Polynomials are algebraic expressions that consist of terms with variables raised to whole number exponents. The degree of a polynomial is determined by the highest exponent in the expression. For example, in the polynomial \(P(x) = x^3 - 4x + 1\), the highest exponent is 3, so it is a third-degree polynomial.

Roots of a polynomial are the values of the variable that make the polynomial equal to zero. If \(P(a) = 0\), then \(a\) is a root of the polynomial \(P(x)\). The Fundamental Theorem of Algebra states that a polynomial of degree \(n\) has exactly \(n\) roots, counting multiplicities, but not necessarily all real.

This theorem immediately tells us a key limitation: a polynomial of degree \(n\) can have at most \(n\) real roots. It is a crucial property that often simplifies the process of solving polynomial equations.

Real roots are the solutions to polynomial equations that are real numbers. For a polynomial to have real roots, the graph of the polynomial must intersect the x-axis at those points. For instance, the polynomial \(P(x) = x^2 - 1\) has real roots at \(x = 1\) and \(x = -1\) because these values satisfy the equation \(x^2 - 1 = 0\).

In the context of the exercise, if a fifth-degree polynomial had six real roots, it would intersect the x-axis at six points. However, this is not possible because a fifth-degree polynomial can have at most five real roots by the degree constraint.

The contradiction that arises when assuming more real roots than the degree of the polynomial can handle leads to proving limits on polynomial solutions. This concept is often proved and utilized through various mathematical tools, one of which is Rolle's Theorem.

The first derivative of a polynomial is obtained by applying differentiation rules. For a polynomial \(P(x)\), its first derivative, denoted as \(P'(x)\), represents the rate of change of \(P(x)\) with respect to \(x\). For example, if \(P(x) = 3x^3 - 2x + 5\), then \(P'(x) = 9x^2 - 2\).
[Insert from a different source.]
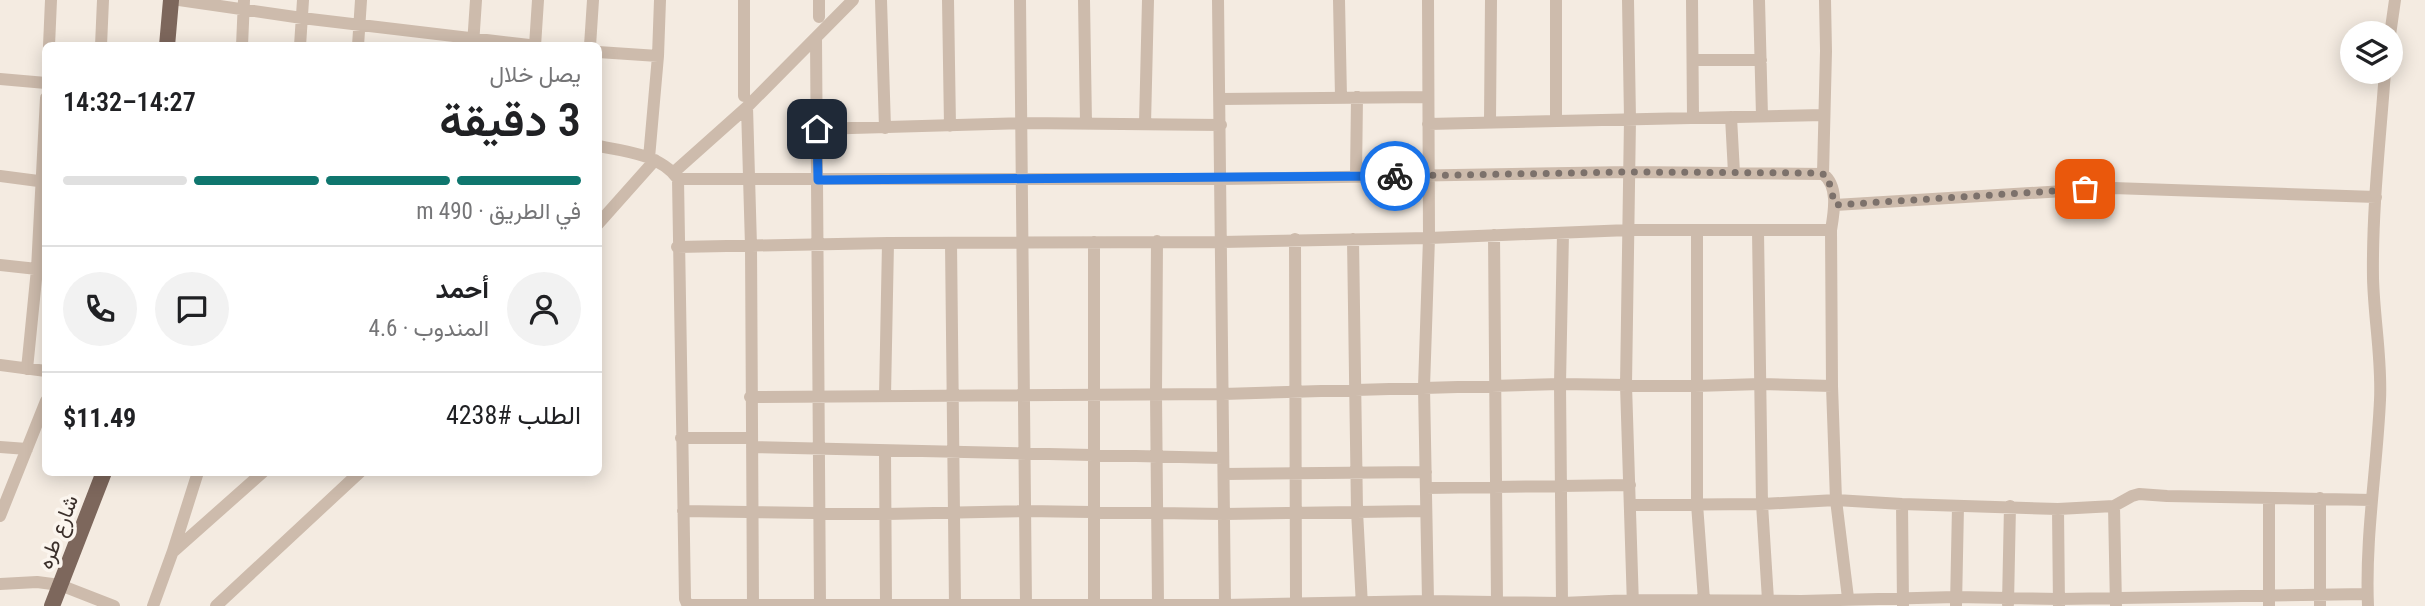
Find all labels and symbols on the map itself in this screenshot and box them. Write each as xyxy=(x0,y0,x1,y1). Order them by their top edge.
pin xyxy=(787,99,847,159)
courier xyxy=(1360,141,1430,211)
pin xyxy=(2055,159,2115,219)
street label: شارع طره xyxy=(33,492,85,573)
In our specific problem, we deal with a fifth-degree polynomial \(P(x)\). Its derivative, \(P'(x)\), will be a fourth-degree polynomial. This is because differentiating decreases the degree by one. So, if \(P(x)\) was initially \(ax^5 + bx^4 + cx^3 + dx^2 + ex + f\), then \(P'(x)\) would be \(5ax^4 + 4bx^3 + 3cx^2 + 2dx + e\).

Rolle's Theorem plays a critical role here. It states that if a function \(f\) is continuous on a closed interval \([a, b]\), differentiable on the open interval \((a, b)\), and \(f(a) = f(b)\), then there exists at least one \(c\) in \((a, b)\) such that \(f'(c) = 0\). In simple terms, if a polynomial hits the x-axis at several points, the derivative must be zero between each pair of consecutive roots.

Given this information, a fifth-degree polynomial with six real roots implies that its derivative (a fourth-degree polynomial) must have at least five zeros, which contradicts the fundamental property stating it can have at most four zeros. This contradiction helps prove that a fifth-degree polynomial cannot have more than five real roots.